= The Unquiet Sleep =

1962 British suspense novel

First edition (UK)

The Unquiet Sleep is a 1962 suspense novel by British author William Haggard which was published in England by Cassell and in the United States by Ives Washburn. It is the 4th novel in a series of 21 books that involve urbane protagonist, Colonel Charles Russell. Russel is the head of the Security Executive, a government counterintelligence agency based on the actual MI5 or Security Service. He moves easily and gracefully along C. P. Snow's Corridors of Power in Whitehall. As in Haggard's earlier books, it has the standard elements of a suspense thriller along with detailed examinations of character, but with more scenes of direct action and somewhat less dissection of character and motivation from the first three books.

==Plot==
"Protagonist" is perhaps too strong a word to describe Colonel Russell. As Haggard himself wrote about his work: "My novels are chiefly novels of suspense with a background of international politics. Colonel Charles Russell of the Security Executive, a not entirely imaginary British counter-espionage organization, while not a protagonist in the technical sense, holds the storyline together in the background by his operations, while the characters in the foreground carry the action."

A leading British pharmaceutical company has released a new tranquilizer, Mecron, which has very positive and pleasing effects on its users and sells well as a result. Henry Leggatt, a former board member of the company and Member of Parliament, works as Parliamentary Secretary to Robert Seneschal, the Minister of Social Welfare, who thinks that he should rightfully be prime minister. Leggatt is aware that there may be dangerous, unintended side-effects to Mecron, and he and his supervisor take steps to ensure the drug is withdrawn from the market until conclusive studies have been carried out. However, a disgruntled underling discloses this to a notorious newspaper and Mecron immediately becomes a scandalous public issue. In this, the fourth book of the series, Colonel Russell of the Security Executive is without his "invaluable" aide, Major Mortimer, and suffers from a lack of consultations with his Minister, Gabriel Palliser, the Home Office Secretary. Palliser is alerted to the fact that a lucrative black market that sells small quantities of the now-illicit drug has quickly blossomed.

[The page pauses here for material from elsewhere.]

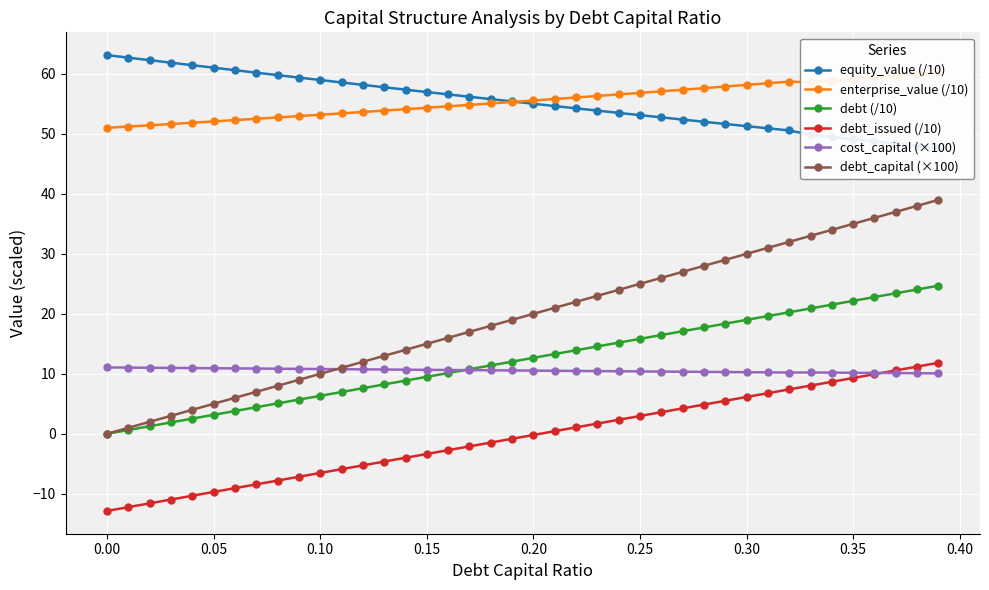

True or false: debt_issued (/10) and debt_capital (×100) cross at least once.

False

A beautiful young French woman, Rachel Borrodaile, is Colonel Russell's chosen operative for this book. She was in the French Resistance during World War II, where she knew Henry Leggatt, who had served in the British forces. Captured by the Gestapo, she was severely tortured and hospitalized for two years. After making a full recovery, she has become a highly trained and very dangerous British operative and is given carte blanche by Russell to do whatever is necessary to shut down the black market. A small gang of ruthless Cypriots, already known to the police, has secured a supply of Mecron. Whilst their chemist in Turkey attempts to duplicate the drug, they kidnap and torture Henry Leggatt, with the hope that he will lead them to the stockpiled supplies at his former pharmaceutical company. Borrodaile, having recently renewed her friendship with Leggatt after 16 years, becomes determined to thwart the Cypriots. By the time the story comes to Haggard's usual violent dénouement, the originally quiet investigation into the side-effects of a drug has had a profound effect on the lives of all the story's characters except for Colonel Russell.

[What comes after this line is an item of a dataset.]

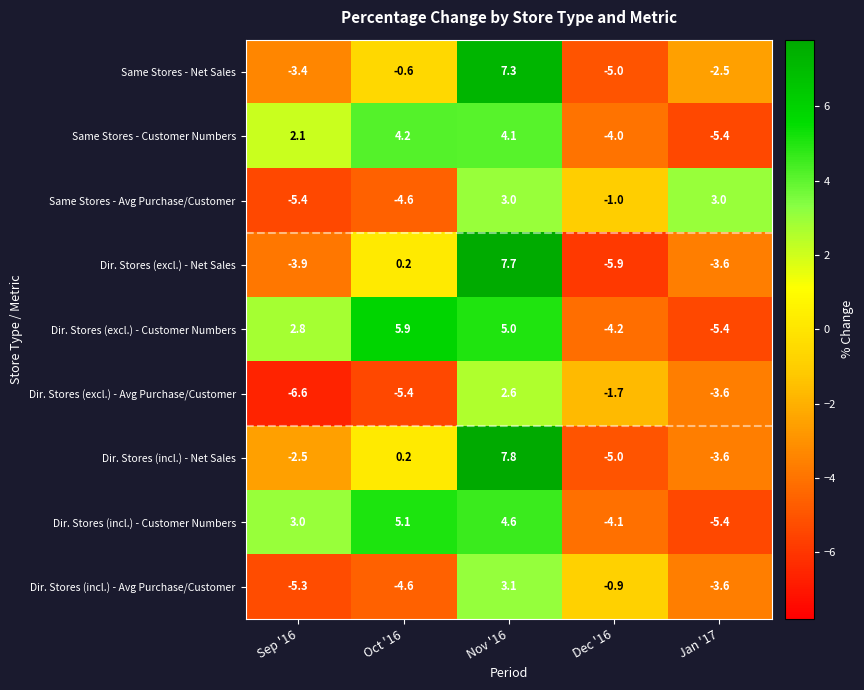

True or false: Dir. Stores (excl.) - Avg Purchase/Customer has a value of -8.8 at Oct '16.

False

==Reception and/or Appraisal==

Reviews were favorable:

The New York Times: With all the recent controversy over the side-effects of such drugs as Percodan, Enovid, and thalidomide, the theme of William Haggard's THE UNQUIET SLEEP (Washburn, $3.50) is unusually timely. Evidence indicates that a new tranquilizer, Mecron, is probably addictive. One of Her Majesty's Secretaries is connected with the company manufacturing Mecron—which makes for political intrigues and scandal. A Cypriot black-market gang wants to exploit the new addicts and only Col. Charles Russell of the Security Executive can cope with all the resultant complications. Haggard may prove a little intricate for the hasty reader, but will richly reward the discriminating.

Kirkus Reviews: The evidence that a new tranquillizer is addictive threatens not only the Ministry of Social Welfare but one of its members, Leggatt, a former director of the firm now distributing it. Col. Russell of Security and his fearless, attractive assistant Rachel are assigned to check the continuing availability of the drug on the black market, and traffic which leads to murder. There's a sotto voce romance as well. Brisk, literate excitement.